Among the records below, find each line containing the word "none" and copy it.

Input data:
• • • •
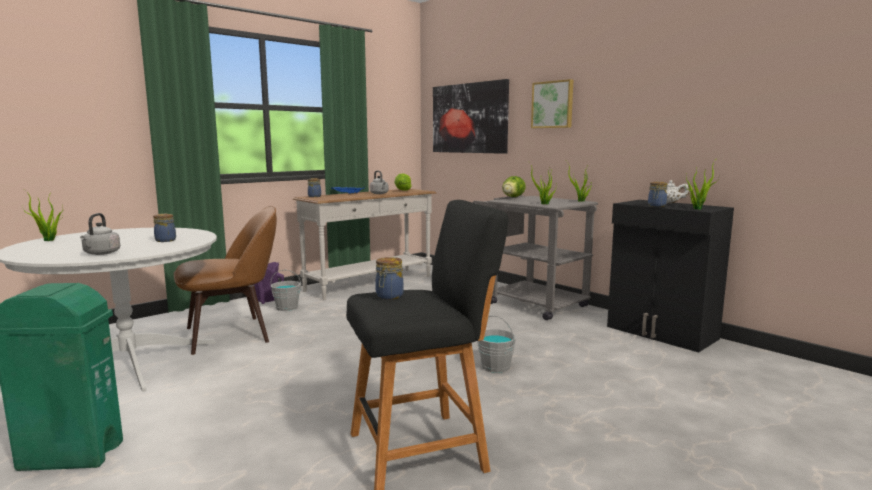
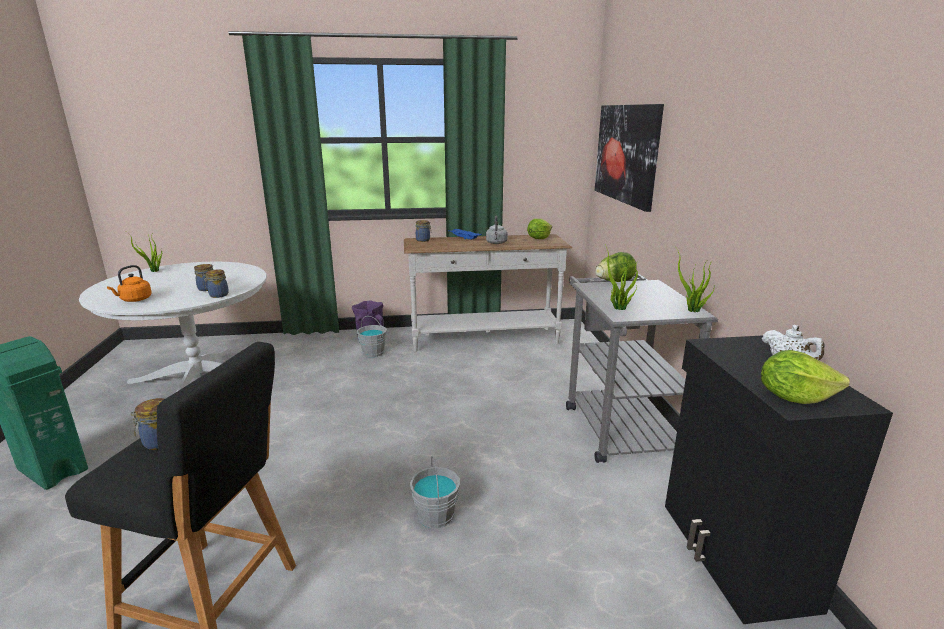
camera: 35 degrees right, 10 degrees up
(101, 253) = (134, 300): grey kettle -> orange kettle
(231, 334) = (294, 373): brown chair -> none
(553, 104) = (699, 151): picture -> none
(656, 206) = (738, 367): jar -> jar (218, 295)
(697, 208) = (793, 397): potted plant -> lettuce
• • • •
Answer:
(231, 334) = (294, 373): brown chair -> none
(553, 104) = (699, 151): picture -> none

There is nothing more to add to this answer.